En fin de compte, Benjamin Bedert a montré que tout ensemble de N entiers possède un sous-ensemble sans somme contenant au moins N/3 + ln (ln N) éléments. Pour des « petites » valeurs de N, cela donne un sous-ensemble sans somme qui n’est que légèrement plus grand que la taille moyenne de N/3 d’Erdős. Même si N vaut par exemple 10100, ln (ln N) ne vaut qu’environ 5. Mais lorsque N tend vers l’infini, la différence entre les bornes d’Erdős et de Bedert devient également infinie, ce qui répond à la conjecture.

Il reste encore beaucoup à comprendre sur les sous-ensembles sans somme, et donc sur l’influence de l’addition sur la structure des ensembles de nombres entiers. Par exemple, le nouveau résultat résout la question de savoir si la taille du plus grand sous-ensemble sans somme devient infiniment plus grand que N/3. Mais on ne sait pas exactement à quelle vitesse cet écart peut croître. Un article de 2014 de Ben Green et deux collègues a montré que l’écart croît moins vite que N. Mais, selon le chercheur, il reste un énorme fossé entre cette limite supérieure de N et la limite inférieure de ln (ln N) établie par Benjamin Bedert.

Ces travaux permettent également de mieux comprendre les ensembles avec une petite norme de Littlewood, qui sont fondamentaux dans le domaine de l’analyse, mais sont complexes à étudier.

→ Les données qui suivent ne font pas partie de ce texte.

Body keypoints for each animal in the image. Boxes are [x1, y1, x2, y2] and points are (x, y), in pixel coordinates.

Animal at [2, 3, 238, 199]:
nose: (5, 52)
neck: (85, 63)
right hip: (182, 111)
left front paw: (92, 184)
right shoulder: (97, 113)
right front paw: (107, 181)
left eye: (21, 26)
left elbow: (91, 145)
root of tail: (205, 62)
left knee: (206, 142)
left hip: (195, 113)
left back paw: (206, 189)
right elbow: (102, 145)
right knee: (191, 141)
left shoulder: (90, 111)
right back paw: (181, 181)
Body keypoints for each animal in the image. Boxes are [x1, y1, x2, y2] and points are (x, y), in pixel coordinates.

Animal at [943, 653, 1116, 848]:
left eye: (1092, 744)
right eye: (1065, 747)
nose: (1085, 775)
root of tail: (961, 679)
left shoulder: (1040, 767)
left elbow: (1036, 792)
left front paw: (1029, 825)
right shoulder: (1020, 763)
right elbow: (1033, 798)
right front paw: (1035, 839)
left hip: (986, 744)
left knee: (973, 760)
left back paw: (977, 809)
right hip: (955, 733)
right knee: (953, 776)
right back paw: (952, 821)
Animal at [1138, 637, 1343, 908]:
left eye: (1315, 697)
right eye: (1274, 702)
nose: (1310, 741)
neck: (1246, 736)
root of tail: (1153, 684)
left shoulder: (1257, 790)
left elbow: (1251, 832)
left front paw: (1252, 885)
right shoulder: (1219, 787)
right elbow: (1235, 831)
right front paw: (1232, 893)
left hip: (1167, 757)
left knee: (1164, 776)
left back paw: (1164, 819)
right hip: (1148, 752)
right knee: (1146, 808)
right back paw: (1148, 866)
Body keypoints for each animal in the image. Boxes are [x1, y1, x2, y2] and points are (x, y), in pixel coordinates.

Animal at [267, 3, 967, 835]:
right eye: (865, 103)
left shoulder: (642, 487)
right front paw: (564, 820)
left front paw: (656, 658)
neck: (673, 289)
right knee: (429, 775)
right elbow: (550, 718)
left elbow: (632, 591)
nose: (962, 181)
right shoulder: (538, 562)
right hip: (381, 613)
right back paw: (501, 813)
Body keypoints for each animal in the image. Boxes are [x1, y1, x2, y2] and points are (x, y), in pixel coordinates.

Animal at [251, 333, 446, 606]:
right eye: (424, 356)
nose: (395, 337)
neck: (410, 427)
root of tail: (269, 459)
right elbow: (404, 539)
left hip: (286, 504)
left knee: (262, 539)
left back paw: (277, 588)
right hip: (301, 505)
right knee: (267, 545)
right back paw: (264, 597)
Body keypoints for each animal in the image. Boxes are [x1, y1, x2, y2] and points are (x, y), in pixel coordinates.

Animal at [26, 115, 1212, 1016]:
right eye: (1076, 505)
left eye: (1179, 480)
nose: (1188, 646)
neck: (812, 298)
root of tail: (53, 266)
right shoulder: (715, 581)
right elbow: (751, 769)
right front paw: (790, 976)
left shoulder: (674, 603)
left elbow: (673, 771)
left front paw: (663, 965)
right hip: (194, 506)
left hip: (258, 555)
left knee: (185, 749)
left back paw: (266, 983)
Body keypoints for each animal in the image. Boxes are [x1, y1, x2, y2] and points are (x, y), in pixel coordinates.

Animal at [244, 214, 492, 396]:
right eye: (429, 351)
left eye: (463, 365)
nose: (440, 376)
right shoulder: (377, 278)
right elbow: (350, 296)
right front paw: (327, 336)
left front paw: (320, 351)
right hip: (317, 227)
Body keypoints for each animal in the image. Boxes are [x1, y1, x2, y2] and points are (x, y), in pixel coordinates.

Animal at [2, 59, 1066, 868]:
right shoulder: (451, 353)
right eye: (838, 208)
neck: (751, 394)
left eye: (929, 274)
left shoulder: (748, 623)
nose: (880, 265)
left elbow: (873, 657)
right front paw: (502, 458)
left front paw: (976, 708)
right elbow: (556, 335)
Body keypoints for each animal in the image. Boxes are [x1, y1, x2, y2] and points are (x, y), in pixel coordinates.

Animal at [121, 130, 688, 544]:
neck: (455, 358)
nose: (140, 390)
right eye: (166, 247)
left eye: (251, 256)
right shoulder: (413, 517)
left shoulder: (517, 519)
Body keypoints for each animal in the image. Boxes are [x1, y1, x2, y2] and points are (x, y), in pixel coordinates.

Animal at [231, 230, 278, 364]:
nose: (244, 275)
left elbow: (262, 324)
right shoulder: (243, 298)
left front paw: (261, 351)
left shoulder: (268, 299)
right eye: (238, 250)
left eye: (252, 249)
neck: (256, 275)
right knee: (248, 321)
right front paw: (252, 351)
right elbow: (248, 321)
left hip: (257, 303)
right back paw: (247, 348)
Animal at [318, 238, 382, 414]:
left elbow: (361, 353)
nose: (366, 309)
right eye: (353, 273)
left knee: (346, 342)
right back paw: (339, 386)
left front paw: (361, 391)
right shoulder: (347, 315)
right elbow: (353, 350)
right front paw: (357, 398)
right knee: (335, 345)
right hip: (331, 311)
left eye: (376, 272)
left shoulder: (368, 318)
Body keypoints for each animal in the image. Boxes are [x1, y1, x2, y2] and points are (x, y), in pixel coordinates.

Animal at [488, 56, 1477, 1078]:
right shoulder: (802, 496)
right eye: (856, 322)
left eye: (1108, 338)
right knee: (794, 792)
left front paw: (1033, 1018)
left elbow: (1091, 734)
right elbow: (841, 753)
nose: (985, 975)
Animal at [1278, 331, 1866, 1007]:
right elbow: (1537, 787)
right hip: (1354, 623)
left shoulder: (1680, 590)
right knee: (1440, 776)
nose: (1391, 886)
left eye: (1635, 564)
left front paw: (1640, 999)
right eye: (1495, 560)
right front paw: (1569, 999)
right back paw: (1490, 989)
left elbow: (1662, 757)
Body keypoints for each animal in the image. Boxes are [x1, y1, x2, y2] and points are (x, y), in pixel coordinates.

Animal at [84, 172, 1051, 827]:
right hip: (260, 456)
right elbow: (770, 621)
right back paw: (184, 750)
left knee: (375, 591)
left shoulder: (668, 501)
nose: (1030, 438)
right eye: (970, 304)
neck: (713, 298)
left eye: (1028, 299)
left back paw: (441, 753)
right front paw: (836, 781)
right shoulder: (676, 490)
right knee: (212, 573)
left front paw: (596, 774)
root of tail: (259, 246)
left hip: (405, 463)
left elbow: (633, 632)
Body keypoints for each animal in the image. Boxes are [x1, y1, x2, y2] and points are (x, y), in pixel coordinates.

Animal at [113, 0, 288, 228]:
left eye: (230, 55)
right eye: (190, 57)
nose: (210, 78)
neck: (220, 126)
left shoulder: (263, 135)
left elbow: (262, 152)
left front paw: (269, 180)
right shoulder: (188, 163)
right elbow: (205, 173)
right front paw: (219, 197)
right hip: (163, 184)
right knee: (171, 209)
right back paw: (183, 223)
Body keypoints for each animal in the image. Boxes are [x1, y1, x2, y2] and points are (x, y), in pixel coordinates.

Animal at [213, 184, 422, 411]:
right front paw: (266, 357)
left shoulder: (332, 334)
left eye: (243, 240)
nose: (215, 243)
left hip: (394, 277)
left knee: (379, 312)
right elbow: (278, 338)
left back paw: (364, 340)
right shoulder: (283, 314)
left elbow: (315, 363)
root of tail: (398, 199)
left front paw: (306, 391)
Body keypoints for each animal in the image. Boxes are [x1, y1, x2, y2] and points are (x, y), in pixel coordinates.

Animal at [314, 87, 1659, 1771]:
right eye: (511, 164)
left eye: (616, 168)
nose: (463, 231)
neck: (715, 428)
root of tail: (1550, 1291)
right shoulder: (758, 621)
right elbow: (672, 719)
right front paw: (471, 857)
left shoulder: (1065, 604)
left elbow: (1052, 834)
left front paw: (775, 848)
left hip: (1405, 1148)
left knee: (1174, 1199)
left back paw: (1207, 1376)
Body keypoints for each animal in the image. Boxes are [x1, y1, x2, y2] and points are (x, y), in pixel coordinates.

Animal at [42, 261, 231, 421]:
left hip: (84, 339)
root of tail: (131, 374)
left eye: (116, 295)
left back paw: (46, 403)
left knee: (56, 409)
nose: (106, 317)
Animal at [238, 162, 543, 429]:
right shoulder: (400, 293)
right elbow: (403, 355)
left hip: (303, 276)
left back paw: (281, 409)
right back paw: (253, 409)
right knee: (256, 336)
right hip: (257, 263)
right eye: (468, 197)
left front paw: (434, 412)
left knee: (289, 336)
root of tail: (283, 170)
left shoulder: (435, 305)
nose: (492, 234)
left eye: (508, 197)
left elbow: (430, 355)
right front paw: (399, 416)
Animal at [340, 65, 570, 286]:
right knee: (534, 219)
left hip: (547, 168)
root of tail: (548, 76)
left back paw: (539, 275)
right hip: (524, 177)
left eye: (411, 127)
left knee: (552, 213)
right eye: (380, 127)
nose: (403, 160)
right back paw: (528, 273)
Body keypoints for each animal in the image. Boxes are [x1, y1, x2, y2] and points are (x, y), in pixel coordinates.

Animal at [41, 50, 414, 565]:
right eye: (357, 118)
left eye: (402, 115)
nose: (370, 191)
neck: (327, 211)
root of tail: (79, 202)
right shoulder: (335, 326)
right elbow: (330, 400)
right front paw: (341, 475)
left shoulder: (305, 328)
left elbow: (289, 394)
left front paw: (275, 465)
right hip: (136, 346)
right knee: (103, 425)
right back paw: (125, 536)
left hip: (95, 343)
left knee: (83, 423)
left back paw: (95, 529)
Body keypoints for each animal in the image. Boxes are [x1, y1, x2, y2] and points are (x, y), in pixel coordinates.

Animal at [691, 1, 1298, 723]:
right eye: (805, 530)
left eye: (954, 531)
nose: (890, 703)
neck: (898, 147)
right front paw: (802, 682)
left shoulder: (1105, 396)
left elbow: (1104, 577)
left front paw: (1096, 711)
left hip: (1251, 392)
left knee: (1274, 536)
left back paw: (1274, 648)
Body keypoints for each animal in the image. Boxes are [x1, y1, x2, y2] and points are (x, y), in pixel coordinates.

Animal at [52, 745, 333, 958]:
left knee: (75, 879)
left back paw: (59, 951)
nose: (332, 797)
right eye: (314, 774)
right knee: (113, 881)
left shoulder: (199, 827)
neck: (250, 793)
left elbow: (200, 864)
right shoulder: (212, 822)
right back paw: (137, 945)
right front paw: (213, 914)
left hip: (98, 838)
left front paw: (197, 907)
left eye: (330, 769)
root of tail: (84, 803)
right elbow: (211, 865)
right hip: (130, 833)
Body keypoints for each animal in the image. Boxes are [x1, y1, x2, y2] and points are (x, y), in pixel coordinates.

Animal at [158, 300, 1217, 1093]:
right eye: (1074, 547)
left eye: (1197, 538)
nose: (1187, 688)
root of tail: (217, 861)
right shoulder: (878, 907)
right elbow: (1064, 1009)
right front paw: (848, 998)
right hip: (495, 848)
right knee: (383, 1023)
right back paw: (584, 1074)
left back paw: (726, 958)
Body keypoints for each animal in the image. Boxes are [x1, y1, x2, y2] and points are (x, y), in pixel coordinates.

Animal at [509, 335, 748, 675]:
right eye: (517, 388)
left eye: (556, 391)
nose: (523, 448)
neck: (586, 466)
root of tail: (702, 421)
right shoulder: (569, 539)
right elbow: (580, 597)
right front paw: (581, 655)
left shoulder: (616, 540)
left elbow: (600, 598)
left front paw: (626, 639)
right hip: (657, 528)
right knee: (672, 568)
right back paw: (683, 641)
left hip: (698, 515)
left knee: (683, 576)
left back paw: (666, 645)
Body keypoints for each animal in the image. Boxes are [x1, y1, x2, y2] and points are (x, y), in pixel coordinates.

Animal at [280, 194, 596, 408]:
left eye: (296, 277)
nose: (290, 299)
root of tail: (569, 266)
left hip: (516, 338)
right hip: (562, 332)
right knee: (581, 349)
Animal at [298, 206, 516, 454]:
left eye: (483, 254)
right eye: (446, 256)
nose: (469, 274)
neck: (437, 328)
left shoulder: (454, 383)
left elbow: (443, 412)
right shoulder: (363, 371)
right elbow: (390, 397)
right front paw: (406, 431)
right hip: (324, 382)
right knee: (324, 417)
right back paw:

« Les concepts sur lesquels la preuve de Benjamin Bedert s’appuie sont subtils et difficiles. C’est un très beau résultat », conclut Julian Sahasrabudhe.

Notions clés

Qu’est-ce qu’un ensemble sans somme ?

C’est un ensemble de nombres entiers dans lequel la somme de deux éléments quelconques ne figure jamais dans l’ensemble. Par exemple, les entiers impairs forment un ensemble sans somme, car la somme de deux impairs donne toujours un nombre pair.

Qu’est-ce que la norme de Littlewood ?

C’est une mesure, issue de l’analyse de Fourier, qui évalue le « degré d’aléa » d’un ensemble. Une norme élevée indique un ensemble désordonné, tandis qu’une faible norme signale une forte structure, souvent proche des progressions arithmétiques.